Restate word for word the lines below that run from the one holding "WA-36, due: Dec 24 -> Dec 25" through the one holding "Amani Zen-Slideshow, status: Ideas -> Next up", inclusive. Pictures don't belong in the copy.
== Segment start ==
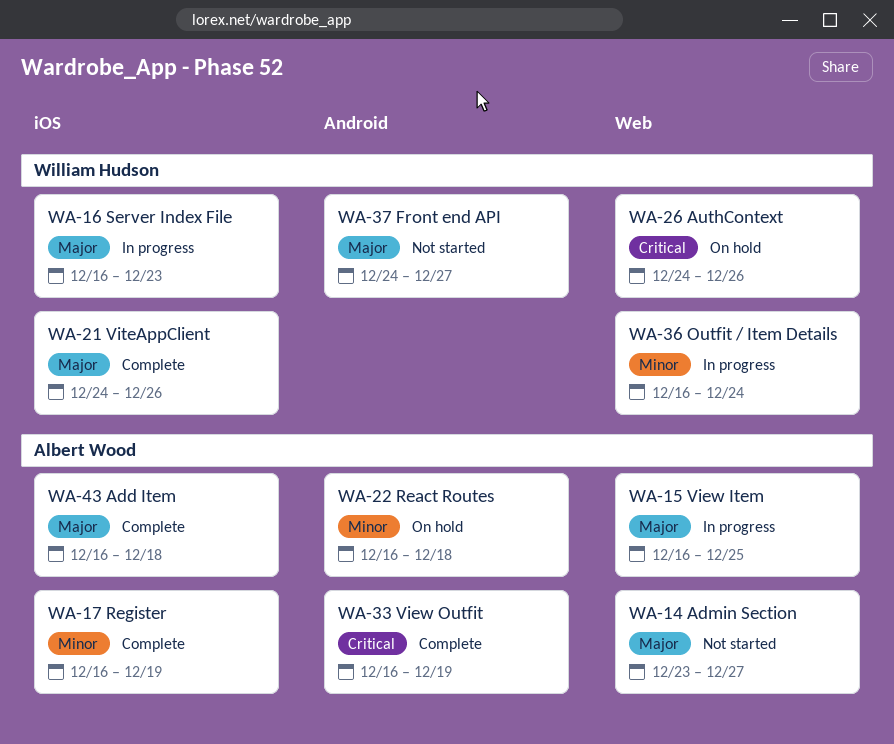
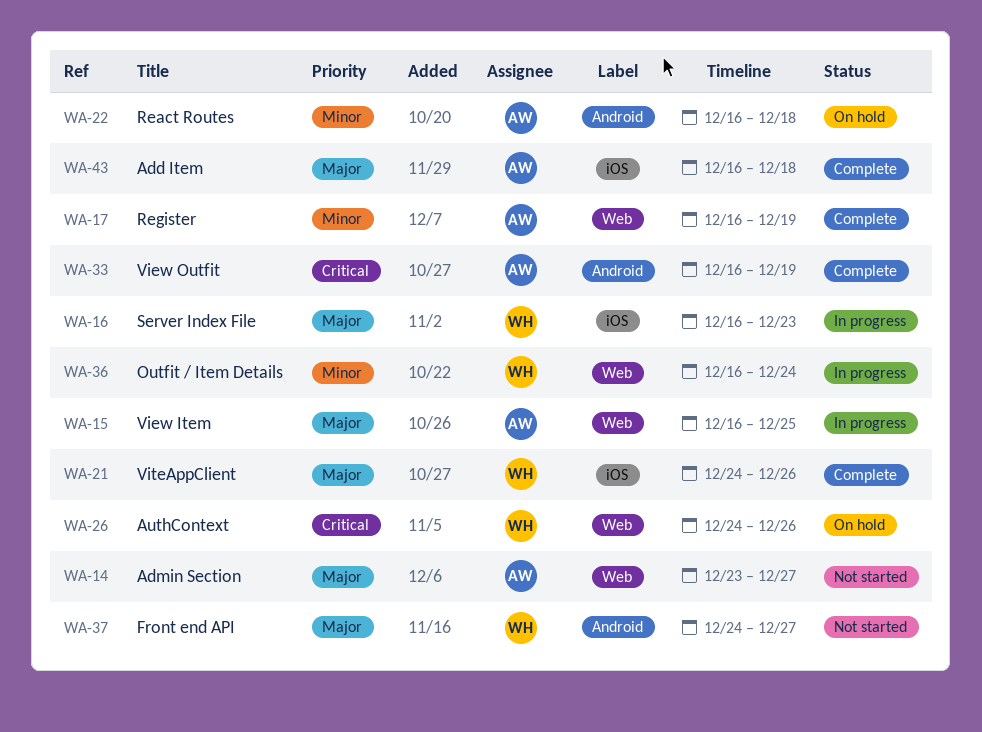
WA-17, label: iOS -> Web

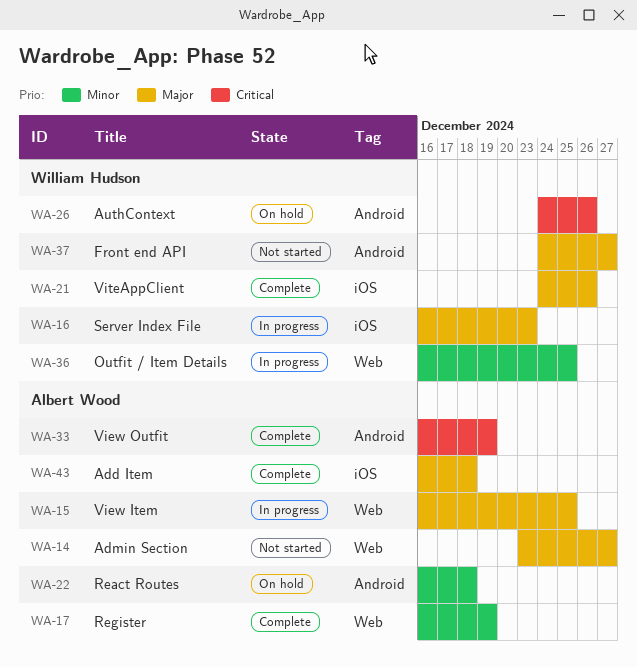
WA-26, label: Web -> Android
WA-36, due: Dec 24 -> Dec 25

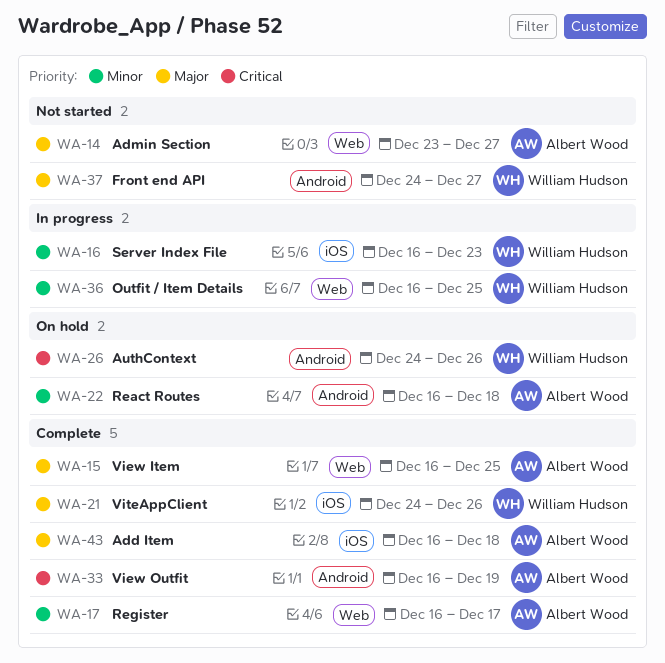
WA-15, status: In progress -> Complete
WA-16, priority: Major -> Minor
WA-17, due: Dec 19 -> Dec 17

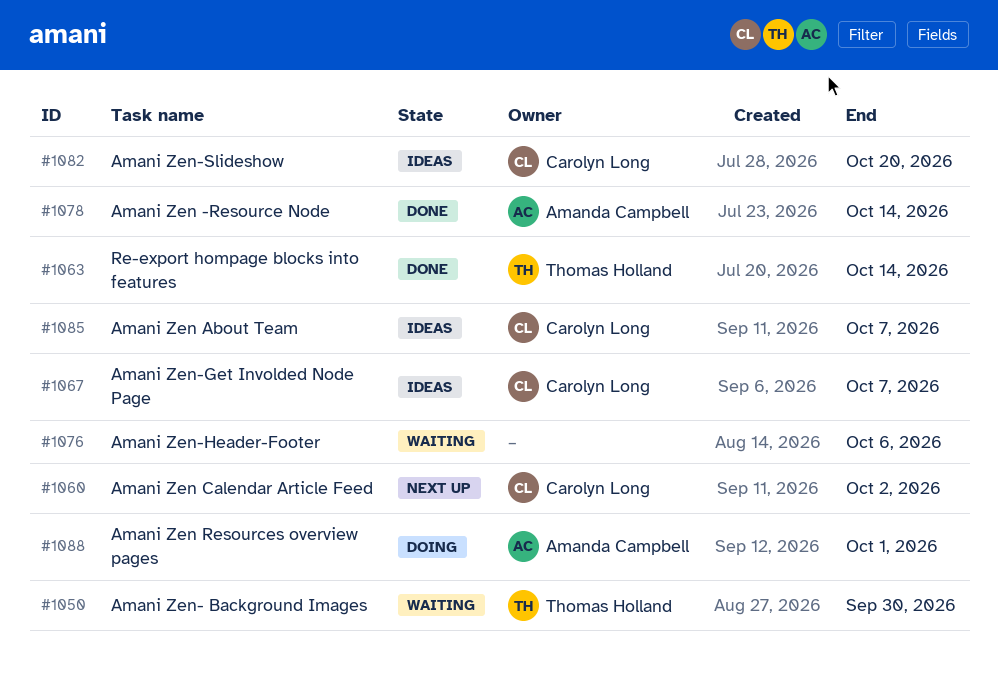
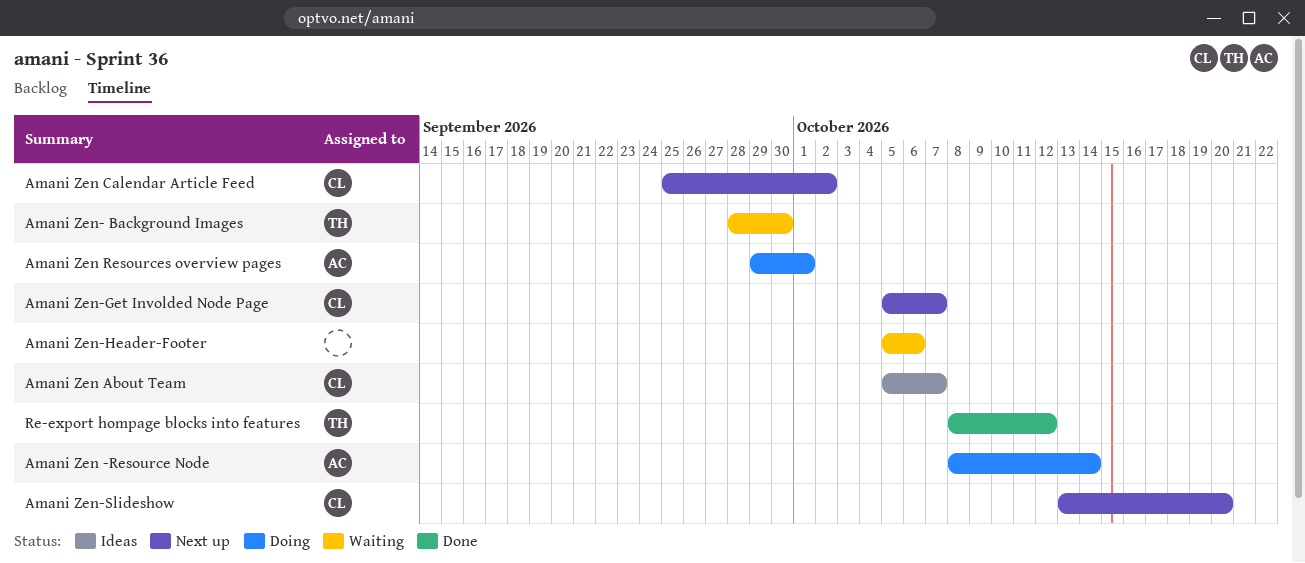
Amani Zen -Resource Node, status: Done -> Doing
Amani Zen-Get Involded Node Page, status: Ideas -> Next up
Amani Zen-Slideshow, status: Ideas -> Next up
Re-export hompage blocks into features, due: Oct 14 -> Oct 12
== Segment end ==
## RESULT
WA-36, due: Dec 24 -> Dec 25

WA-15, status: In progress -> Complete
WA-16, priority: Major -> Minor
WA-17, due: Dec 19 -> Dec 17

Amani Zen -Resource Node, status: Done -> Doing
Amani Zen-Get Involded Node Page, status: Ideas -> Next up
Amani Zen-Slideshow, status: Ideas -> Next up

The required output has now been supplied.